Chaque année, près de 27 millions de rendez-vous médicaux ne seraient pas honorés, ce qui ajoute aux difficultés d’accès aux soins : les représentants des médecins haussent le ton contre la pose de « lapins », certains appelant à frapper au porte-monnaie les patients négligents.
Le constat est partagé au plus haut niveau. « Trop de temps médical est gaspillé par un excès d’imprévoyance, de la désinvolture, avec en particulier des rendez-vous non honorés », avait estimé le président Emmanuel Macron lors de ses vœux au monde de la santé, le 6 janvier.
L’Ordre des médecins et l’Académie de médecine ont fait monter la pression cette semaine, dans un rare communiqué commun, en exprimant leur « vive préoccupation face aux graves conséquences soulevées » par ce sujet.
« 6 à 10% des patients ne se présentent pas à leur rendez-vous »
Selon plusieurs enquêtes, « 6 à 10% des patients ne se présentent pas à leur rendez-vous, ce qui correspond à une perte de temps de consultation de près de 2 heures hebdomadaires pour le médecin quelle qu’en soit la discipline et, par extrapolation, près de 27 millions de rendez-vous non honorés par an », soulignent les deux instances.
Avec à la clé de « sérieuses répercussions » : accès aux soins entravé pour les « patients en ayant réellement besoin », nombre accru de personnes se présentant dans des services d’urgences hospitaliers déjà débordés…
Les oublis et contre-temps de dernière minute sont loin de tout expliquer, estiment l’ordre et l’académie, pour qui « la fréquence des rendez-vous pris en double » témoigne d’une « déconsidération pour l’acte médical », transformé en « bien de consommation ».
Que faire ? Le syndicat de médecins libéraux UFML milite depuis des années « pour un droit à facturation des consultations non honorées », titre d’une pétition en ligne qui a réuni près de 10.000 signatures sous une photo de lapins.
Pour cela, il faudrait modifier le code de la santé publique, qui dispose aujourd’hui que les honoraires ne peuvent être réclamés « qu’à l’occasion d’actes réellement effectués ».

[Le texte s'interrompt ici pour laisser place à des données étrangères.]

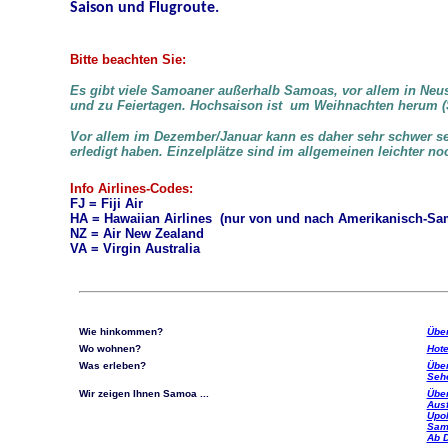
Saison und Flugroute.
Bitte beachten Sie:
Es gibt viele Samoaner außerhalb Samoas, vor allem in Neus
und zu Feiertagen. Hochsaison ist um Weihnachten herum (
Vor allem im Dezember/Januar kann es daher sehr schwer sei
erledigt haben. Einzelplätze sind im allgemeinen leichter no
Info Airlines-Codes:
FJ = Fiji Air
HA = Hawaiian Airlines (nur von und nach Amerikanisch-Sa
NZ = Air New Zealand
VA = Virgin Australia
Wie hinkommen?
Über
Wo wohnen?
Hote
Was erleben?
Über
Seh
Wir zeigen Ihnen Samoa ...
Über
Ausf
Upol
Sam
Ab D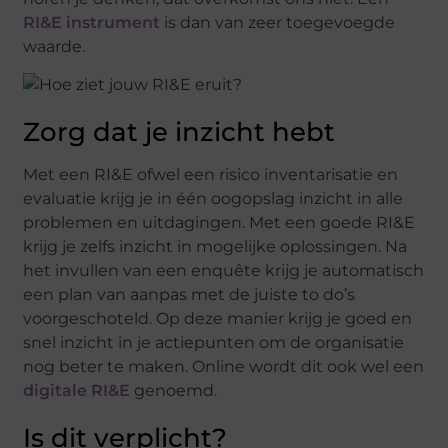
RI&E instrument
is dan van zeer toegevoegde
waarde.
Zorg dat je inzicht hebt
Met een RI&E ofwel een risico inventarisatie en
evaluatie krijg je in één oogopslag inzicht in alle
problemen en uitdagingen. Met een goede RI&E
krijg je zelfs inzicht in mogelijke oplossingen. Na
het invullen van een enquête krijg je automatisch
een plan van aanpas met de juiste to do’s
voorgeschoteld. Op deze manier krijg je goed en
snel inzicht in je actiepunten om de organisatie
nog beter te maken. Online wordt dit ook wel een
digitale RI&E
genoemd.
Is dit verplicht?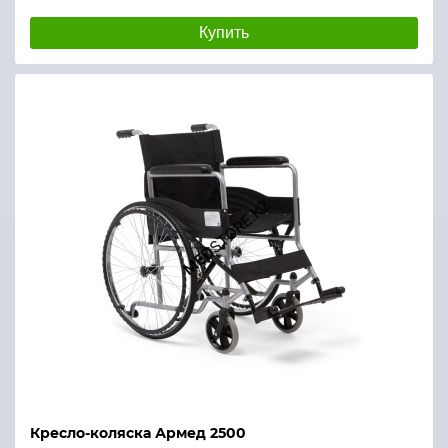
Купить
Кресло-коляска Армед 2500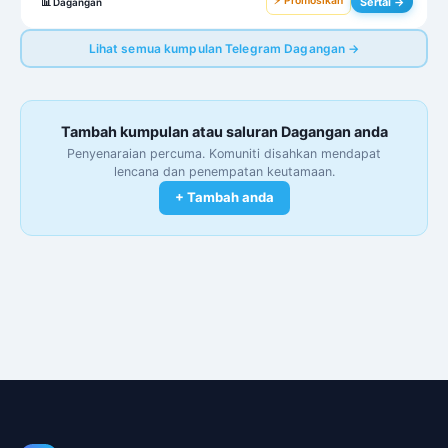
⚡ Promosikan
Sertai →
📊
Dagangan
Lihat semua kumpulan Telegram Dagangan →
Tambah kumpulan atau saluran Dagangan anda
Penyenaraian percuma. Komuniti disahkan mendapat
lencana dan penempatan keutamaan.
+ Tambah anda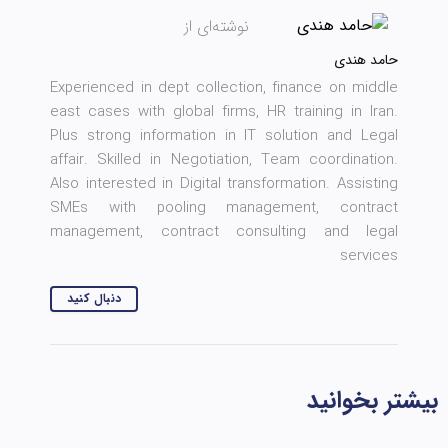
نوشته‌ای از
حامد هندی
Experienced in dept collection, finance on middle
east cases with global firms, HR training in Iran.
Plus strong information in IT solution and Legal
affair. Skilled in Negotiation, Team coordination.
Also interested in Digital transformation. Assisting
SMEs with pooling management, contract
management, contract consulting and legal
services
دنبال کنید
بیشتر بخوانید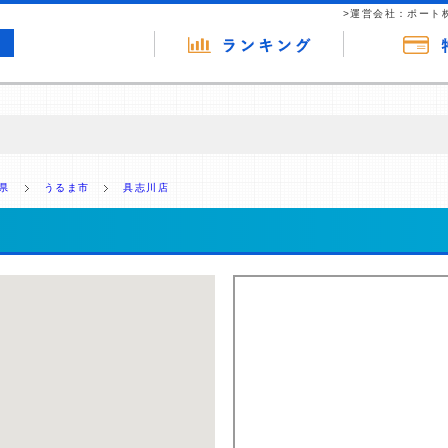
>運営会社：ポート
の広告（リンク）を含む場合があります。 これらの広告を経由して読者
るという収益モデルです。 ただし、特定の商品を根拠なくPRするもので
県
うるま市
具志川店
報提供を行っています。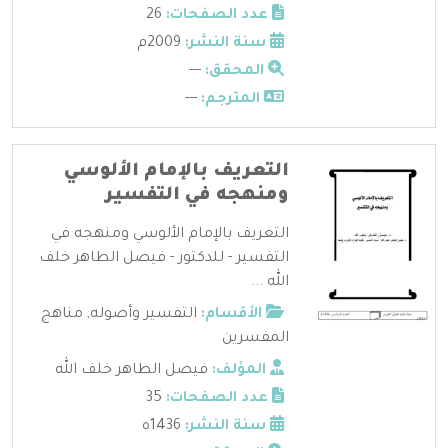
عدد الصفحات:
26
سنة النشر:
2009م
المحقق:
---
المترجم:
---
التعريف بالإمام الألوسي
ومنهجه في التفسير
التعريف بالإمام الألوسي ومنهجه في
التفسير - للدكتور - فيصل الطاهر خلف
الله ...
الأقسام:
التفسير وأصوله
,
مناهج
المفسرين
المؤلف:
فيصل الطاهر خلف الله
عدد الصفحات:
35
سنة النشر:
1436ه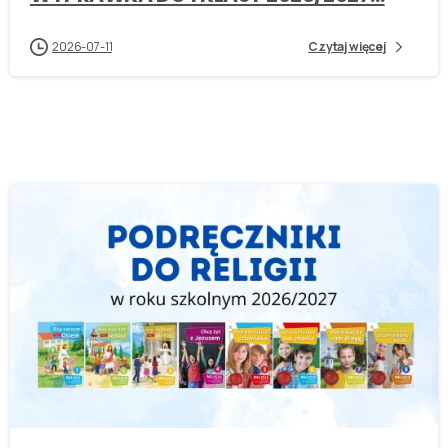
2026-07-11
Czytaj więcej
-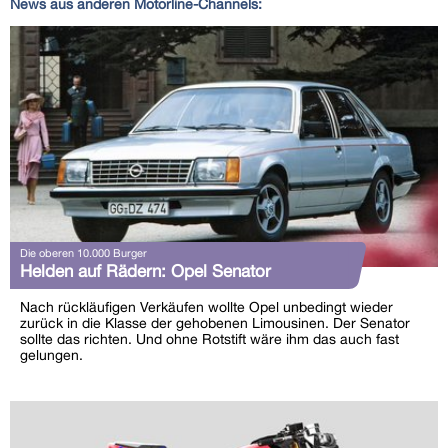
News aus anderen Motorline-Channels:
Die oberen 10.000 Burger
Helden auf Rädern: Opel Senator
Nach rückläufigen Verkäufen wollte Opel unbedingt wieder
zurück in die Klasse der gehobenen Limousinen. Der Senator
sollte das richten. Und ohne Rotstift wäre ihm das auch fast
gelungen.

Jérôme Marty, le tempétueux président de l’UFML, a calculé qu’une pénalité financière de 5 euros sur 20% des rendez-vous manqués rapporterait de l’ordre de 25 millions d’euros par an. Une somme qui pourrait venir abonder un fonds, « géré par la profession », pour financer des actions de lutte contre les inégalités d’accès aux soins, estime le responsable syndical.
Un appel à plus de souplesse
« Compliqué de rendre payant alors qu’on n’a fait aucun acte… », nuance Isabelle Domenech Bonet, trésorière adjointe de MG France, premier syndicat de généralistes, qui appelle en revanche les plateformes de prise de rendez-vous à « un peu plus de souplesse ».
Actuellement sur Doctolib, poids lourd du secteur, l’annulation d’un créneau n’est plus possible quatre heures avant celui-ci. « Si les gens pouvaient annuler jusqu’à une heure avant, nous pourrions appeler d’autres patients pour combler les trous », relève cette généraliste dans l’Allier.
Un casse-tête pour la plateforme, qui évoque auprès de l’AFP des demandes contradictoires des médecins, les généralistes étant plus souvent sollicités que les spécialistes pour des consultations de dernière minute. Doctolib teste cependant un délai d’annulation plus court auprès de 5000 médecins généralistes et pédiatres.
La plateforme fait aussi valoir que « plusieurs fonctionnalités » permettent déjà de limiter les rendez-vous non honorés : rappels, messages de sensibilisation, blocage d’un patient récidiviste par le professionnel de santé, listes d’attente pour combler les créneaux vides…
Tout en appelant les plateformes à assurer un suivi plus étroit des rendez-vous, France Assos Santé invite surtout à « rechercher les causes » des défections.
Vu les délais qui s’allongent pour voir un généraliste et surtout certains spécialistes, « les patients prennent parfois plusieurs rendez-vous pour espérer en trouver un », remarque Gérard Raymond, président de cette organisation qui rassemble une centaine d’associations de malades.
Dans un pays qui compte plus de 6 millions de personnes – dont 650.000 malades chroniques – sans médecin traitant, l’urgence n’est pas à « cibler une population » par des sanctions mais à « trouver des solutions appropriées », estime ce responsable associatif.
De nombreuses voix appellent à des actions de sensibilisation au fléau des « lapins ». Interrogée par l’AFP, l’Assurance maladie confirme y travailler, dans le cadre d’une campagne de communication plus large sur « le bon usage du système de santé ».